NoSQL databases have far more relaxed — or even nonexistent — data model restrictions. NoSQL Key Value stores and document databases allow the application to store virtually any structure it wants in a data element. Even the more rigidly defined BigTable-based NoSQL databases (Cassandra, HBase) typically allow new columns to be created without too much fuss.
The result is that application changes and database schema changes do not have to be managed as one complicated change unit. In theory, this will allow applications to iterate faster, though, clearly, there can be undesirable side effects if the application fails to manage data integrity.
Five challenges of NoSQL
The promise of the NoSQL database has generated a lot of enthusiasm, but there are many obstacles to overcome before they can appeal to mainstream enterprises. Here are a few of the top challenges.

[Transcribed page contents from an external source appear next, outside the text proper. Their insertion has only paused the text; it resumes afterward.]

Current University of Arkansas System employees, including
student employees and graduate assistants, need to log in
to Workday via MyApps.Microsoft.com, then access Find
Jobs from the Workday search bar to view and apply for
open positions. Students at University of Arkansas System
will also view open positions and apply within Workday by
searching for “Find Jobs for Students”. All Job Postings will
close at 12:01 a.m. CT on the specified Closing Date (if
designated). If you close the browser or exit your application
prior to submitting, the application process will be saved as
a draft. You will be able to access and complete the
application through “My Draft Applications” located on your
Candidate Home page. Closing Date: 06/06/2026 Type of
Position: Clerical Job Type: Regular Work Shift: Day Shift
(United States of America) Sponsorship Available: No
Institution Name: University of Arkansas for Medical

RDBMS systems have been around for a long time. NoSQL advocates will argue that their advancing age is a sign of their obsolescence, but for most CIOs, the maturity of the RDBMS is reassuring. For the most part, RDBMS systems are stable and richly functional. In comparison, most NoSQL alternatives are in pre-production versions with many key features yet to be implemented.
Living on the technological leading edge is an exciting prospect for many developers, but enterprises should approach it with extreme caution.
Enterprises want the reassurance that if a key system fails, they will be able to get timely and competent support. All RDBMS vendors go to great lengths to provide a high level of enterprise support.
In contrast, most NoSQL systems are open source projects, and although there are usually one or more firms offering support for each NoSQL database, these companies often are small start-ups without the global reach, support resources, or credibility of an Oracle, Microsoft, or IBM.
3) Analytics and business intelligence:
NoSQL databases have evolved to meet the scaling demands of modern Web 2.0 applications. Consequently, most of their feature set is oriented toward the demands of these applications. However, data in an application has value to the business that goes beyond the insert-read-update-delete cycle of a typical Web application. Businesses mine information in corporate databases to improve their efficiency and competitiveness, and business intelligence (BI) is a key IT issue for all medium to large companies.
NoSQL databases offer few facilities for ad-hoc query and analysis. Even a simple query requires significant programming expertise, and commonly used BI tools do not provide connectivity to NoSQL.
Some relief is provided by the emergence of solutions such as HIVE or PIG, which can provide easier access to data held in Hadoop clusters and perhaps eventually, other NoSQL databases. Quest Software has developed a product — Toad for Cloud Databases — that can provide ad-hoc query capabilities to a variety of NoSQL databases.
The design goals for NoSQL may be to provide a zero-admin solution, but the current reality falls well short of that goal. NoSQL today requires a lot of skill to install and a lot of effort to maintain.
There are literally millions of developers throughout the world, and in every business segment, who are familiar with RDBMS concepts and programming. In contrast, almost every NoSQL developer is in a learning mode. This situation will address naturally over time, but for now, it’s far easier to find experienced RDBMS programmers or administrators than a NoSQL expert.
NoSQL databases are becoming an increasingly important part of the database landscape, and when used appropriately, can offer real benefits. However, enterprises should proceed with caution with full awareness of the legitimate limitations and issues that are associated with these databases.